In a smart building, proportional control is typically applied to systems such as water tank fill/drain management and temperature regulation. Its mathematical expression is:
Y(t) = Kp * e(t)
PID Control
The PID controller — proportional, integral, and derivative — is an optimized extension of proportional control. It is a closed-loop strategy that regulates the output variable with considerably higher precision, and it is the most widely used control strategy across industry.
In building automation, its main applications include dynamic artificial lighting control (balanced against available daylight), temperature regulation, airflow speed control in HVAC systems, pump control, and water heating system temperature management.
The controller works by calculating the difference between the setpoint and the feedback signal, then producing a corrective output to keep the plant at a steady value. Its governing equation is:
Y(t) = Kp*e(t) + Ki * ∫e(t)dt + Kd * de(t)/dt
Proportional Term
The proportional term represents the instantaneous difference between the actual and desired values — it drives the system toward the setpoint by minimizing the error. This behavior is tuned by adjusting the constant Kp.
Increasing Kp raises the system's response speed and reduces steady-state error, but also increases instability. Because the proportional term ignores time-based variations, instability is best corrected by adjusting the integral and derivative terms rather than Kp alone.
Typical PID controller response with all three terms active.
Integral Term
The integral term tracks the cumulative error over time, building up the corrective action needed to eliminate persistent steady-state error. Its tuning constant is Ki.
Increasing Ki reduces steady-state error and modestly increases system speed, but at the cost of reduced stability.

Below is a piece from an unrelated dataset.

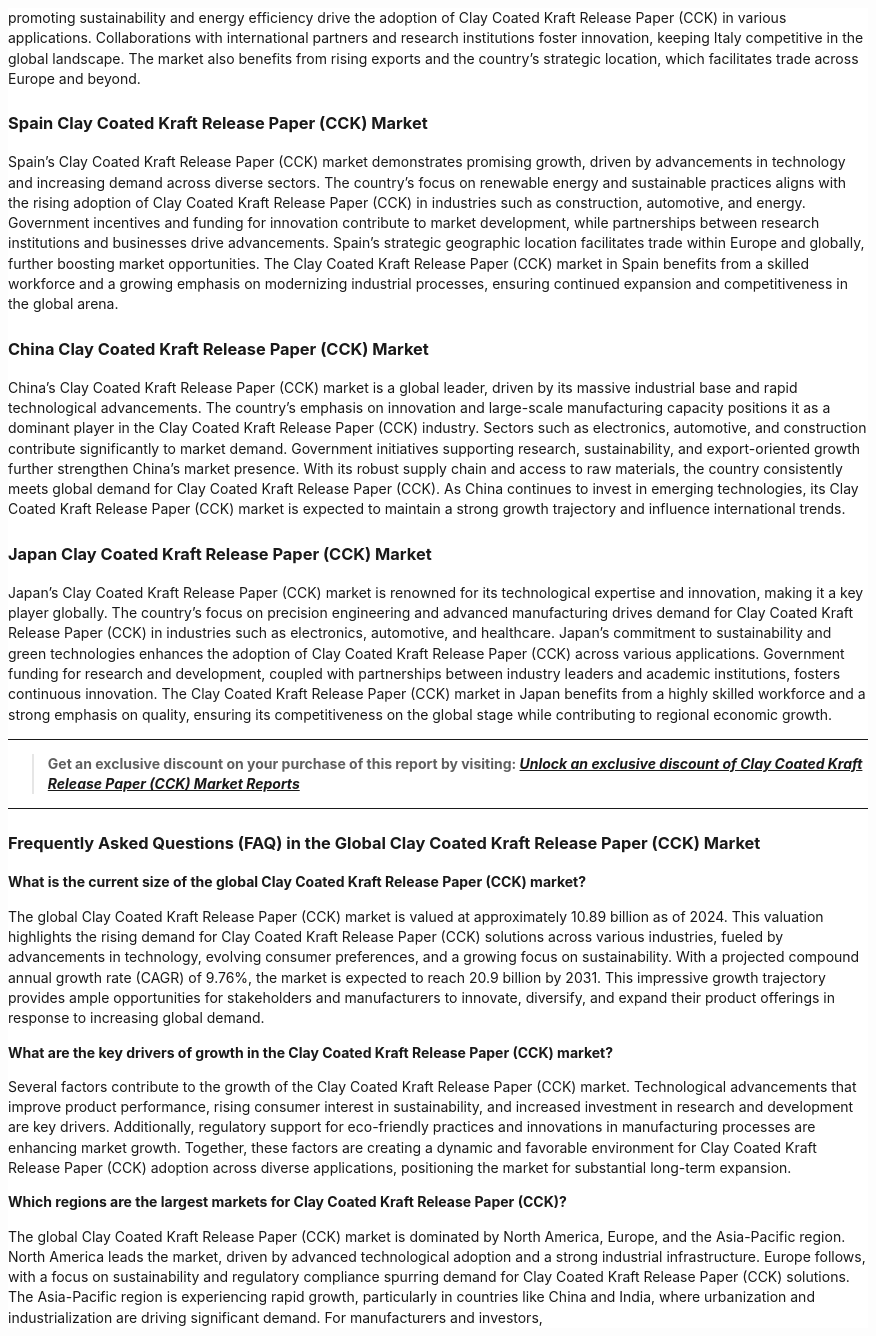 promoting sustainability and energy efficiency drive the adoption of Clay Coated Kraft Release Paper (CCK) in various applications. Collaborations with international partners and research institutions foster innovation, keeping Italy competitive in the global landscape. The market also benefits from rising exports and the country&rsquo;s strategic location, which facilitates trade across Europe and beyond.</p><h3>Spain Clay Coated Kraft Release Paper (CCK) Market</h3><p>Spain&rsquo;s Clay Coated Kraft Release Paper (CCK) market demonstrates promising growth, driven by advancements in technology and increasing demand across diverse sectors. The country&rsquo;s focus on renewable energy and sustainable practices aligns with the rising adoption of Clay Coated Kraft Release Paper (CCK) in industries such as construction, automotive, and energy. Government incentives and funding for innovation contribute to market development, while partnerships between research institutions and businesses drive advancements. Spain&rsquo;s strategic geographic location facilitates trade within Europe and globally, further boosting market opportunities. The Clay Coated Kraft Release Paper (CCK) market in Spain benefits from a skilled workforce and a growing emphasis on modernizing industrial processes, ensuring continued expansion and competitiveness in the global arena.</p><h3>China Clay Coated Kraft Release Paper (CCK) Market</h3><p>China&rsquo;s Clay Coated Kraft Release Paper (CCK) market is a global leader, driven by its massive industrial base and rapid technological advancements. The country&rsquo;s emphasis on innovation and large-scale manufacturing capacity positions it as a dominant player in the Clay Coated Kraft Release Paper (CCK) industry. Sectors such as electronics, automotive, and construction contribute significantly to market demand. Government initiatives supporting research, sustainability, and export-oriented growth further strengthen China&rsquo;s market presence. With its robust supply chain and access to raw materials, the country consistently meets global demand for Clay Coated Kraft Release Paper (CCK). As China continues to invest in emerging technologies, its Clay Coated Kraft Release Paper (CCK) market is expected to maintain a strong growth trajectory and influence international trends.</p><h3>Japan Clay Coated Kraft Release Paper (CCK) Market</h3><p>Japan&rsquo;s Clay Coated Kraft Release Paper (CCK) market is renowned for its technological expertise and innovation, making it a key player globally. The country&rsquo;s focus on precision engineering and advanced manufacturing drives demand for Clay Coated Kraft Release Paper (CCK) in industries such as electronics, automotive, and healthcare. Japan&rsquo;s commitment to sustainability and green technologies enhances the adoption of Clay Coated Kraft Release Paper (CCK) across various applications. Government funding for research and development, coupled with partnerships between industry leaders and academic institutions, fosters continuous innovation. The Clay Coated Kraft Release Paper (CCK) market in Japan benefits from a highly skilled workforce and a strong emphasis on quality, ensuring its competitiveness on the global stage while contributing to regional economic growth.</p><hr /><blockquote><p><strong>Get an exclusive discount on your purchase of this report by visiting: <em><a href="://marketresearchpulse.com/ask-for-discount/64484?utm_source=Github&amp;utm_medium=0117">Unlock an exclusive discount of Clay Coated Kraft Release Paper (CCK) Market Reports</a></em>&nbsp;</strong></p></blockquote><hr /><h3>Frequently Asked Questions (FAQ) in the Global Clay Coated Kraft Release Paper (CCK) Market</h3><p><strong>What is the current size of the global Clay Coated Kraft Release Paper (CCK) market?</strong></p><p>The global Clay Coated Kraft Release Paper (CCK) market is valued at approximately 10.89 billion as of 2024. This valuation highlights the rising demand for Clay Coated Kraft Release Paper (CCK) solutions across various industries, fueled by advancements in technology, evolving consumer preferences, and a growing focus on sustainability. With a projected compound annual growth rate (CAGR) of 9.76%, the market is expected to reach 20.9 billion by 2031. This impressive growth trajectory provides ample opportunities for stakeholders and manufacturers to innovate, diversify, and expand their product offerings in response to increasing global demand.</p><p><strong>What are the key drivers of growth in the Clay Coated Kraft Release Paper (CCK) market?</strong></p><p>Several factors contribute to the growth of the Clay Coated Kraft Release Paper (CCK) market. Technological advancements that improve product performance, rising consumer interest in sustainability, and increased investment in research and development are key drivers. Additionally, regulatory support for eco-friendly practices and innovations in manufacturing processes are enhancing market growth. Together, these factors are creating a dynamic and favorable environment for Clay Coated Kraft Release Paper (CCK) adoption across diverse applications, positioning the market for substantial long-term expansion.</p><p><strong>Which regions are the largest markets for Clay Coated Kraft Release Paper (CCK)?</strong></p><p>The global Clay Coated Kraft Release Paper (CCK) market is dominated by North America, Europe, and the Asia-Pacific region. North America leads the market, driven by advanced technological adoption and a strong industrial infrastructure. Europe follows, with a focus on sustainability and regulatory compliance spurring demand for Clay Coated Kraft Release Paper (CCK) solutions. The Asia-Pacific region is experiencing rapid growth, particularly in countries like China and India, where urbanization and industrialization are driving significant demand. For manufacturers and investors,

Careful tuning is required to balance these trade-offs.
Derivative Term
The derivative term predicts how quickly the error is changing and applies a corrective action ahead of time. Without it, proportional and proportional-integral controllers tend to overshoot the setpoint and oscillate before settling.
The derivative term essentially senses how fast the actual value is approaching the setpoint and begins to ease off before it gets there, reducing overshoot. Increasing Kd improves system stability and has no effect on steady-state error, though it slightly reduces response speed.
Real-World Constraints
Physical systems always impose limits on how aggressively a controller can be tuned. Consider a building's water heating system: if the heating element has a maximum capacity of 1,500 W, progressively increasing Kp to speed up the response will eventually saturate the controller — the heater simply cannot exceed its power limit.
This is why understanding the real operating constraints of the system is a prerequisite for designing any PID controller, not an afterthought.